Nome popular: Arnica-de-goiás, arnica-do-campo, arnica-da-serra, falsa-arnica.
Partes usadas: Raiz, folha, inflorescência.
Princípios ativos: Ácidos cafeoilquínicos, vicenina-2
Propriedade terapêutica: Anti-inflamatório, analgésico, cicatrizante.
Indicação terapêutica: Machucado, contusão.
Uso popular e medicinal
Resultados de ensaios farmacológicos mostram que as propriedades farmacológicas estão distribuidas em partes distintas da planta. As raízes são predominantemente analgésicas e as folhas são tanto analgésicas quanto anti-inflamatórias.

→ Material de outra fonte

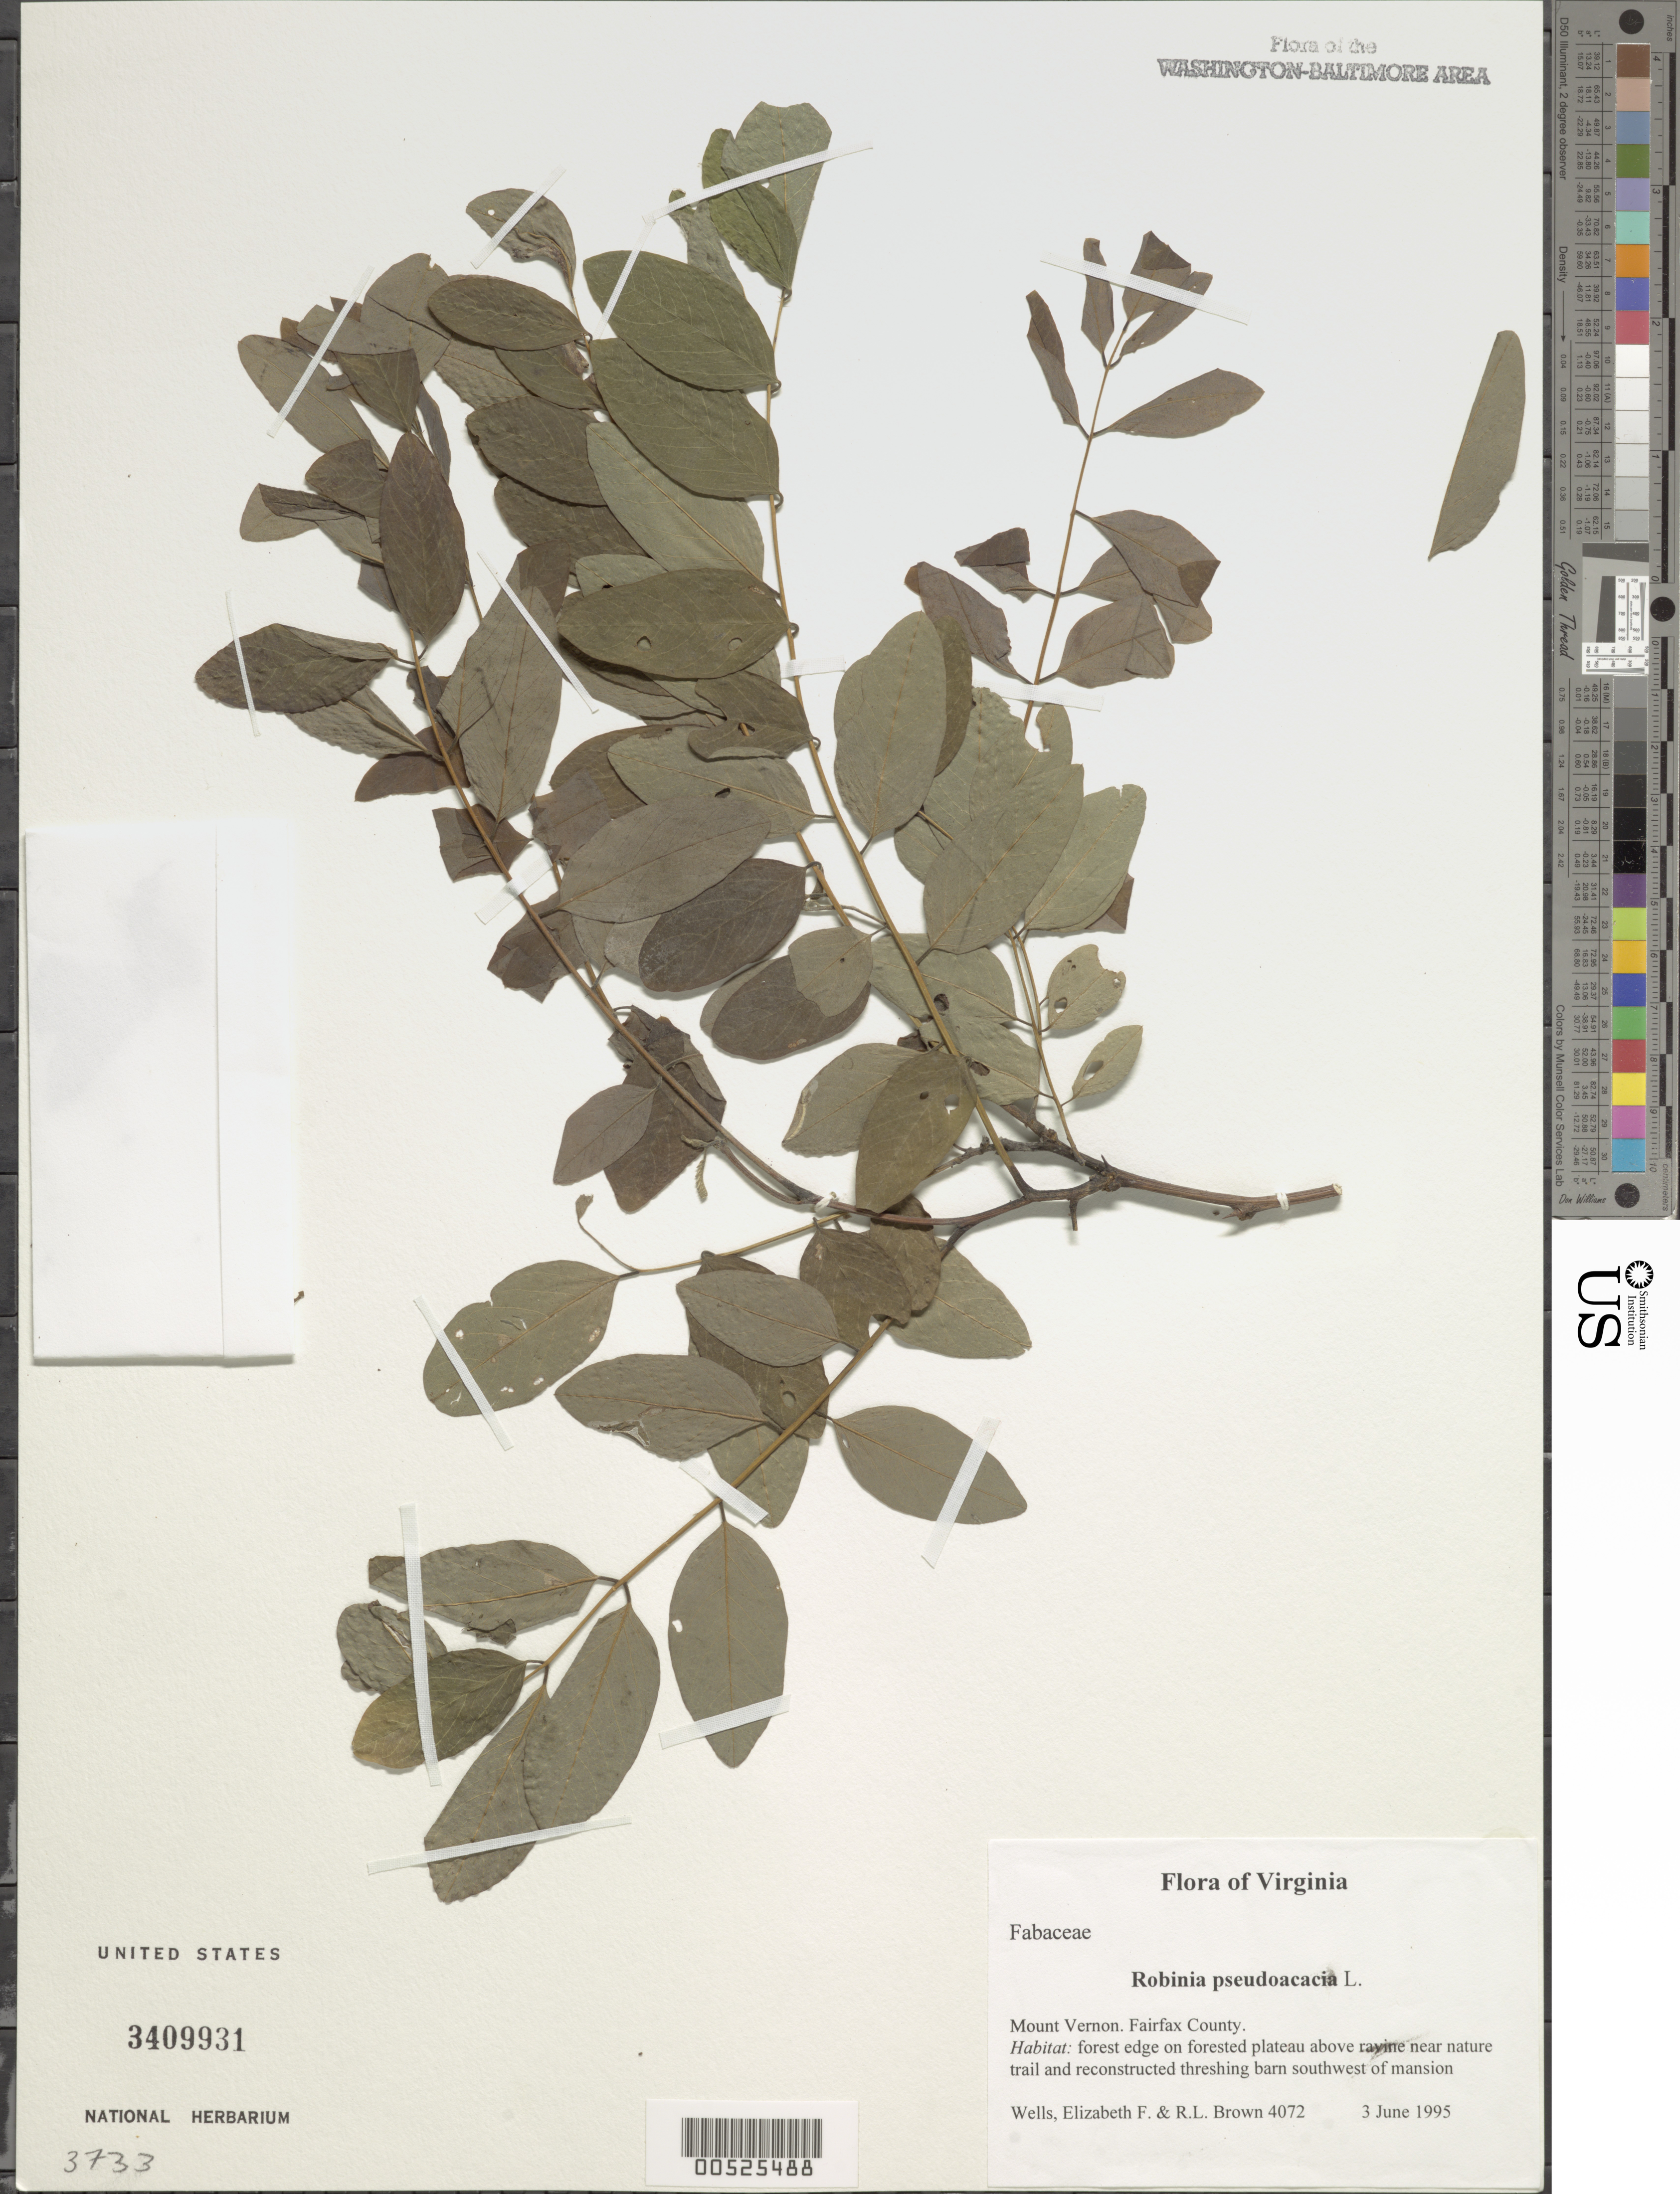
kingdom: Plantae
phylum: Tracheophyta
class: Magnoliopsida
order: Fabales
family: Fabaceae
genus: Robinia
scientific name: Robinia pseudoacacia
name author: L.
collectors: E. F. Wells & R. L. Brown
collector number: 4072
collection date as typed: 03 Jun 1995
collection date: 1995-06-03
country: United States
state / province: Virginia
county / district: Fairfax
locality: Mount Vernon. Threshing barn sw of mansion.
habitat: Forest edge on forested plateau above ravine.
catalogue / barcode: US 3409931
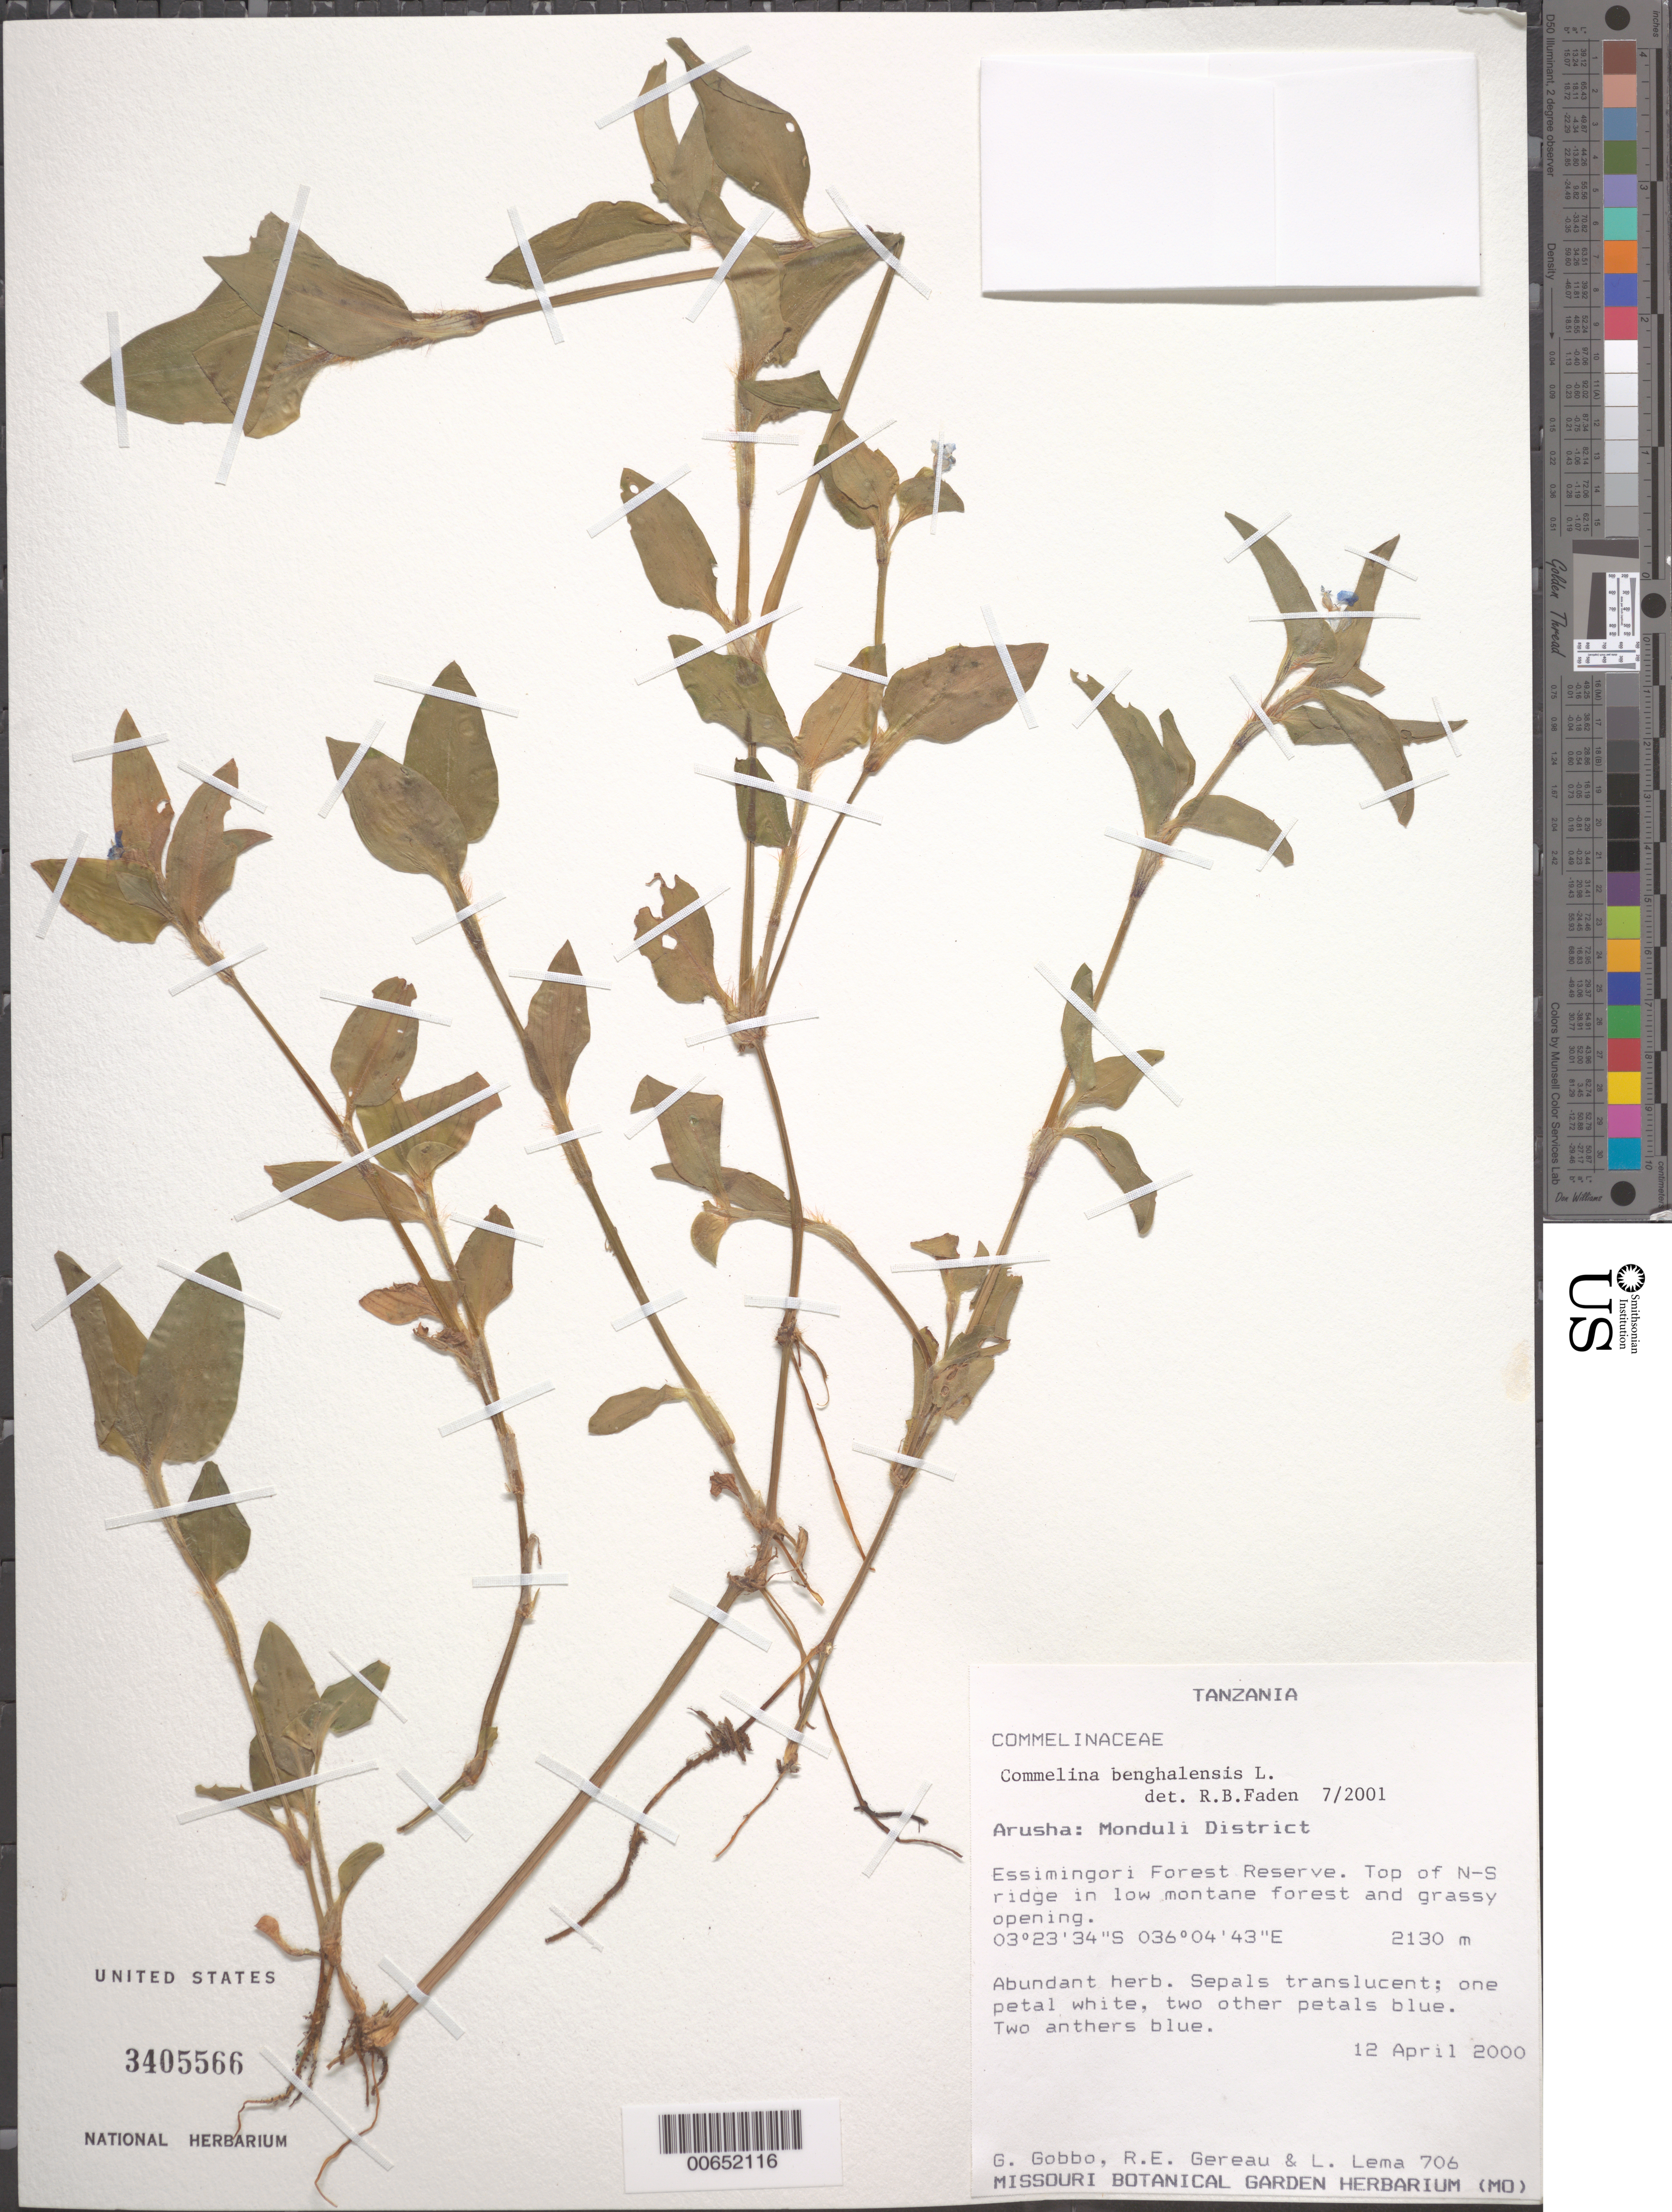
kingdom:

Estudos fitoquímicos apontam que o gênero Lychnophora acumula triterpenoides, derivados do cariofileno e alfa-humuleno, lactonas sesquiterpênicas, lignanas, fenilpropanoides (ácidos cafeoilquínicos) e flavonoides.
Devido ao amplo uso pela população, L. ericoides é reconhecida como a mais comercializada do gênero. Pequenas empresas vendem extratos alcoólicos e hidroalcoólicos de suas folhas, inflorescências e raízes para fins analgésicos, anti-inflamatórios e cicatrizantes.
Estudos farmacológicos foi isolada a lactona sesquiterpênica (LST) centraterina a partir do extrato de lavagem das folhas com diclorometano e a LST goiasensolido de cultura de calos.
A literatura relata que estas duas LSTs apresentam atividade anti-inflamatória in vitro, estando entre as mais potentes na inibição do fator transcricional central da inflamação, o fator nuclear KB (NF-KB).